Using Amazon Web Services to access Ben’s data
If you don’t have an AWS account, sign up at https://aws.amazon.com/
If you don’t have the AWS cli
install it from https://docs.aws.amazon.com/cli/latest/userguide/cli-chap-install.html
At this point, if aws commands in the cli return “Unable to locate credentials”, you need to get Amazon Identity and Access Management (IAM) credentials
And set up the credentials as described here: https://docs.aws.amazon.com/IAM/latest/UserGuide/getting-started_create-admin-group.html, under "creating an aws use..."r. You will be asked for a user name and password.
This will generate an email, use the sign-in url in the email, and the user name and password you created in the previous step.
At this point you are in the console, it has a link to the Identity and Access Management (IAM) console. Go there.
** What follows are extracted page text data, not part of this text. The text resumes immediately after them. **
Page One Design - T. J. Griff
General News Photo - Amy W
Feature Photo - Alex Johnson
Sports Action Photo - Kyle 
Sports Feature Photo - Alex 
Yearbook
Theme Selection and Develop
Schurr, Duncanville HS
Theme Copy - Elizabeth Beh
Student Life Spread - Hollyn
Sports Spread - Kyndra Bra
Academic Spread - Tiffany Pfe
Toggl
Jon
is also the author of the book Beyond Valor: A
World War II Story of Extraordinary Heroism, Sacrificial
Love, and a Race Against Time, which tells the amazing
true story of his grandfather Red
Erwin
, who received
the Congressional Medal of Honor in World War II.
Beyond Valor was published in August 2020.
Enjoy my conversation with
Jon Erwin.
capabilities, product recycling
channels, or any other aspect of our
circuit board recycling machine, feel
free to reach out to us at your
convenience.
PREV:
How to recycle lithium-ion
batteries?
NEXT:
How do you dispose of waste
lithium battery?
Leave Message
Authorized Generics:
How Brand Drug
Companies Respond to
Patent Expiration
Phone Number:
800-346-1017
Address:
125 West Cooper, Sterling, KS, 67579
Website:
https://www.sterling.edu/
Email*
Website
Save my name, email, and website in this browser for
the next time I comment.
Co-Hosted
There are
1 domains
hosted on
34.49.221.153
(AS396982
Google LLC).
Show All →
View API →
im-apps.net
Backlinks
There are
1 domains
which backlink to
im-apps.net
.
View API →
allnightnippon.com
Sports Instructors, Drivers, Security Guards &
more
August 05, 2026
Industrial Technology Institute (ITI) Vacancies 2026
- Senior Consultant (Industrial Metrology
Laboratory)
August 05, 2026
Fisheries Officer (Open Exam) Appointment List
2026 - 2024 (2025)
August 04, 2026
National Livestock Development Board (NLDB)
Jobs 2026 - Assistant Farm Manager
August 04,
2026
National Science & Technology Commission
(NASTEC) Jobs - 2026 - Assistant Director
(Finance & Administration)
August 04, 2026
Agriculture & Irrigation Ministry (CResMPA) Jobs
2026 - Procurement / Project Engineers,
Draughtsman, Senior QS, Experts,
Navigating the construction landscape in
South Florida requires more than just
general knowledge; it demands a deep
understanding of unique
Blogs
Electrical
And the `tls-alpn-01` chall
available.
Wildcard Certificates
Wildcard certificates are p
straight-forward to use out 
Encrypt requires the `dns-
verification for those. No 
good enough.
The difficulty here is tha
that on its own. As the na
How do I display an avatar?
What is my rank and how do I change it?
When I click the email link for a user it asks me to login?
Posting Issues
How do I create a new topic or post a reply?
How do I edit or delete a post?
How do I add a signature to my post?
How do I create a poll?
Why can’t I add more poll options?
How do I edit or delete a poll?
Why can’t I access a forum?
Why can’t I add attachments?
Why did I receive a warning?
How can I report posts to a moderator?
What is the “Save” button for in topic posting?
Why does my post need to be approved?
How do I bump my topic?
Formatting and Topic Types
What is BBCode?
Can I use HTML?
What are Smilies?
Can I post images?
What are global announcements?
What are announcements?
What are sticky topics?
And get an access key id and access key as described here: https://docs.aws.amazon.com/cli/latest/userguide/cli-chap-configure.html#cli-quick-configuration
Double click on users
Check box, then double click on a user (e.g. Admin),
Select the Security Credentials tab, and click Get Access Key
Now back in your dos command prompt, type
Aws configure
And supply your credentials
Now just grab the data from https://github.com/350Seattle-Transportation-Team/gtfs-realtime (green download button)